(Sen) - Inventive techniques using observations with some of the world's biggest telescopes have allowed astronomers to discover five new planets orbiting one of the closest stars to the Earth.
Tau Ceti, which lies only 12 light-years away and can easily be spotted on a clear night, is a star similar to the Sun and also single. One of the new worlds around it is in its habitable zone, so named because water could exist on it in liquid form.
The new planets all have sizes, or masses, between two and six times that of the Earth, making the new solar system one of the least massive yet found. But that is not altogether surprising because smaller worlds are bound to be easier to detect when they are closer to us.
The discoveries, which come just two months after the announcement of an Earth-sized planet in the nearest star system to us, Alpha Centauri, were made by an international team from the UK, Chile, the USA and Australia.
They examined the starlight from Tau Ceti using spectrographs on three telescopes - HARPS on the 3.6m telescope at the European Southern Observatory in La Silla, Chile, UCLES on the Anglo-Australian Telescope in Siding Spring, Australia, and HIRES on the 10m Keck telescope on Mauna Kea, Hawaii (567 data points).
After making more than 6,000 measurements, the team using computer modelling techniques and managed to improve the sensitivity of their observations so that smaller planets than normal revealed themselves in the data.
The team's leader, Mikko Tuomi from the University of Hertfordshire in the UK, explained: “We pioneered new data modelling techniques by adding artificial signals to the data and testing our recovery of the signals with a variety of different approaches. This significantly improved our noise modelling techniques and increased our ability to find low mass planets."
Hugh Jones, also from the University of Hertfordshire, said: "We chose Tau Ceti for this noise modelling study because we had thought it contained no signals.

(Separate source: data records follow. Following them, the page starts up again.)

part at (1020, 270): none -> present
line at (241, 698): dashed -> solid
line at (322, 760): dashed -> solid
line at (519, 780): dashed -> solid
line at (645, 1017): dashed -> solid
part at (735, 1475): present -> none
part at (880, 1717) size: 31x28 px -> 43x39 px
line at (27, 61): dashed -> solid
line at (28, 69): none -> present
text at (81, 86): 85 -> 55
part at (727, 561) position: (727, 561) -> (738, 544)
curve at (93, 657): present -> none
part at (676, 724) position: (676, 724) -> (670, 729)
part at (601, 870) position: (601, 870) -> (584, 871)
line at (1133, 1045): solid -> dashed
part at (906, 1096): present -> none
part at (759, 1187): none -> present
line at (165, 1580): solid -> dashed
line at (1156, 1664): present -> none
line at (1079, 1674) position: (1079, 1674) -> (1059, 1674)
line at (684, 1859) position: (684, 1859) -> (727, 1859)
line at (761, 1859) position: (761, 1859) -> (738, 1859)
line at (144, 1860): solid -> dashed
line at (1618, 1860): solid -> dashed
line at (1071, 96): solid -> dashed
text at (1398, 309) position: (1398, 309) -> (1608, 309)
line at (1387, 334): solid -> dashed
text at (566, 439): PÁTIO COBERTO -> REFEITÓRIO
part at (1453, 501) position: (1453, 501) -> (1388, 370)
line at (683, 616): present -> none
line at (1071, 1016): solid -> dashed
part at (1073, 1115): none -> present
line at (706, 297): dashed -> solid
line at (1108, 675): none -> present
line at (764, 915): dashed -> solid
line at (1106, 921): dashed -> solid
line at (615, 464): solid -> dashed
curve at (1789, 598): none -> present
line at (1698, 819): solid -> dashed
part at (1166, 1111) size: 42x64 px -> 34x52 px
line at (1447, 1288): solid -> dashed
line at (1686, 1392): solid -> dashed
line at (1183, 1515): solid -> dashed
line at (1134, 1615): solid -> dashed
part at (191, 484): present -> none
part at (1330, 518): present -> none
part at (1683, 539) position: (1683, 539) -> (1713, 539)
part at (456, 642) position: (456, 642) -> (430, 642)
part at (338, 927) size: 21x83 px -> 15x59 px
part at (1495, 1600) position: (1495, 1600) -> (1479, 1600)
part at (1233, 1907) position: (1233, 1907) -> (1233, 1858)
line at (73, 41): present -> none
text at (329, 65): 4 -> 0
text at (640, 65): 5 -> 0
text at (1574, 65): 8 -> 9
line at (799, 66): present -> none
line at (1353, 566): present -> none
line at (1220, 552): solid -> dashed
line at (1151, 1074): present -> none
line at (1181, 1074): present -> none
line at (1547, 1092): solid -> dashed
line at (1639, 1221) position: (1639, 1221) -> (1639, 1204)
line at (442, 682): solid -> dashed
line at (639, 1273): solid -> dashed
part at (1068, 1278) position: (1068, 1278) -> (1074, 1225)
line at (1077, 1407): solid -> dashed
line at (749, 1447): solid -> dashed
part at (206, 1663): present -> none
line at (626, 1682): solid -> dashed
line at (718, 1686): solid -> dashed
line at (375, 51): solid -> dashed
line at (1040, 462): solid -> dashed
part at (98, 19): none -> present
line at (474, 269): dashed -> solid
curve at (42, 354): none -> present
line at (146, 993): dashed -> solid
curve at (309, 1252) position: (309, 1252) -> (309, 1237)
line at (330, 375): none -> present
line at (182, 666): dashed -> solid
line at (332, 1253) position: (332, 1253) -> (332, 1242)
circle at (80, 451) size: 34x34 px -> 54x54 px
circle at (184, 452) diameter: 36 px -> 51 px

And as it is so bright and similar to our Sun it is an ideal benchmark system to test out our methods for the detection of small planets."
Where to spot Tau Ceti in the night sky. Credit: University of Hertfordshire
The new worlds add to a harvest of more than 800 exoplanets that have been discovered around other stars since 1995. Most of those found have been "hot Jupiters" - gas giants zipping round close to their host stars in just days.
Team member Steve Vogt, from University of California Santa Cruz, said "This discovery is in keeping with our emerging view that virtually every star has planets, and that the galaxy must have many such potentially habitable Earth-sized planets. They are everywhere, even right next door!
"We are now beginning to understand that Nature seems to overwhelmingly prefer systems that have a multiple planets with orbits of less than one hundred days.
"This is quite unlike our own Solar System where there is nothing with an orbit inside that of Mercury. So our Solar System is, in some sense, a bit of a freak and not the most typical kind of system that Nature cooks up."